Charging for routine work in 10-minute units is ‘unusual’ in litigation and clients should be warned that they are unlikely to recover such fees in full from their opponents, a costs judge ruled last month.
In a preliminary ruling in Breyer Group Plc & Others v Prospect Law Ltd, Master Rowley in the Senior Courts Costs Office ordered that the 10-minute units charged by the defendants be reduced at detailed assessment to the usual one-tenth of an hour, or six minutes.
The judge, who was addressing the situation where individual ten-minute units had been charged for ‘routine items’, said that while this was normal in some transactional work, it was ‘an uncommon practice’ in contentious work, where the ‘invariable practice’ is to charge in six-minute units.

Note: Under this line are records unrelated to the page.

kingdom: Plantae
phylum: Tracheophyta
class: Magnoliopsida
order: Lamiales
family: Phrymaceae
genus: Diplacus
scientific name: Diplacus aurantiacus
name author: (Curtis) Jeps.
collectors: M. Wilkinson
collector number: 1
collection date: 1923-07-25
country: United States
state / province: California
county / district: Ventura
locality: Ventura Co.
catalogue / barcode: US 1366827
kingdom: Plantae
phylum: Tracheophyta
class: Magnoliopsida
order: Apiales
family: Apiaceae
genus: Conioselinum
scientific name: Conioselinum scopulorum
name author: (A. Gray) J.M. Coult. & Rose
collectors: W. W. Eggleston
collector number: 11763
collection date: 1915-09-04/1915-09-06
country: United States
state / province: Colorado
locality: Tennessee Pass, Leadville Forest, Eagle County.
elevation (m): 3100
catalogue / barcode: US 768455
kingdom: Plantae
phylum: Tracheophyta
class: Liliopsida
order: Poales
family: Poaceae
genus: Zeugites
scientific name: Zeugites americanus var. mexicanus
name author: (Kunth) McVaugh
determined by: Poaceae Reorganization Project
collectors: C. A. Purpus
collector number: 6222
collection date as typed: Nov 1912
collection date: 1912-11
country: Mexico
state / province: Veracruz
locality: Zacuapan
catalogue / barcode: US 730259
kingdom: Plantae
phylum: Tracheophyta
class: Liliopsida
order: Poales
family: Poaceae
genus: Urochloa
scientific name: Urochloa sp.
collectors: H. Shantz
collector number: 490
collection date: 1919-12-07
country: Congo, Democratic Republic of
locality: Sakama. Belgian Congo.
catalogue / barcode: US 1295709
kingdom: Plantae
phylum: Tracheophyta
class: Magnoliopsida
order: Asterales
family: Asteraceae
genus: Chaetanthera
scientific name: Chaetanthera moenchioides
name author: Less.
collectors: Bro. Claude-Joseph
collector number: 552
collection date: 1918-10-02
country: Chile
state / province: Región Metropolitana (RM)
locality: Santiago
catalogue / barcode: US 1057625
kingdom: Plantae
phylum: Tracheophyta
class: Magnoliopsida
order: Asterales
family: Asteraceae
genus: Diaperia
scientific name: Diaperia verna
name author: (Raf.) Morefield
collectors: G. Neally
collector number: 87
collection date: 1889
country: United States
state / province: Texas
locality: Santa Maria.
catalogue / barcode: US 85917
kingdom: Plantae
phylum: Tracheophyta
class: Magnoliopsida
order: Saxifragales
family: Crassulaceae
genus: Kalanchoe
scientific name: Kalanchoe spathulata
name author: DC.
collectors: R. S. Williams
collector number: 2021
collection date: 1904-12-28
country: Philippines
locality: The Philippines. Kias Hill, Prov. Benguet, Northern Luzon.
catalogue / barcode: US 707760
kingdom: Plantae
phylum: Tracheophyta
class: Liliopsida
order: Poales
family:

He added: ‘Given that this is an uncommon practice, it seems to me that the express agreement of the claimants in terms of the client care letter is not the end of the matter. The claimants needed to be told that routine items claimed at 10 minutes were unlikely to be recovered on that basis.’
The judge considered a number of other preliminary issues relating to the costs in the case, in which the claimants are bringing Solicitors Act 1974 proceedings against their former solicitors. In relation to the amounts charged for ‘incoming’ correspondence, the judge adopted a ‘broad brush’ approach, reducing the amount the defendants could charge to half the rate permitted for outgoing correspondence.
Master Rowley also addressed the issue of the defendant’s departure from the estimated costs it gave to the claimants during the course of proceedings. He concluded that the defendant’s costs should not be capped at the level of the estimates, as the claimants had not relied on these enough to justify limiting the costs.